In verse 4, Paul says godly leaders are full-time soldiers who does whatever he can do please the One who enlisted him as a soldier. You can’t be a man pleaser. That will paralyze you. Paul was a man pleaser for a long time. In Galatians 1:10 he says, “Am I now seeking the favor of men or of God? Am I striving to please men? If I were still trying to please men I would not be a bondservant of Christ.” We have to answer to the Commander and to Him alone.
“An athlete is not crowned unless he competes according to the rules.” (2 Timothy 2:5)
The next picture of a godly leader is one of an athlete. Games were an important part of the Greco-Roman life as they are of our life in this time. The key verb is “compete” which means to strive and agonize. It is a word of devotion, discipline, and passion. Paul is saying that you have to look at your ministry like an athlete who looks at an Olympic event. An athlete needs to abide by the rules and give his all in win the competition. You must compete lawfully.

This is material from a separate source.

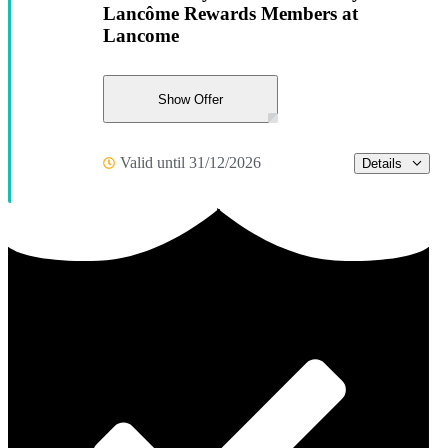
Lancôme Rewards Members at
Lancome
Show Offer
Valid until 31/12/2026
Details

The second part of the verse is “not crowned.” An athlete always competes with a prize in mind that he wants to win. What separates great athletes from good athletes is desire and self-control. The talent level is much the same when you get at the pinnacle of the athletics. It’s the passion and drive that makes all the difference.
John MacArthur once heard from a professor long time ago who said to him, “I never met a powerful preacher, a successful preacher in my life who wasn’t competitive.” The professor said, “I don’t’ mean competitive against other preachers. I mean competitive against his own weakness, his own ignorance, his own sinfulness, his own lack of priorities, his own laziness. If you can’t win the battle there, you can’t win the race.”
Summing up, the godly leader must be one who is willing to complete all his strength, must be one who really wants to win motivated by future reward not present pleasure, must be one with strong self-discipline, willing to conform to God’s standards without letting up.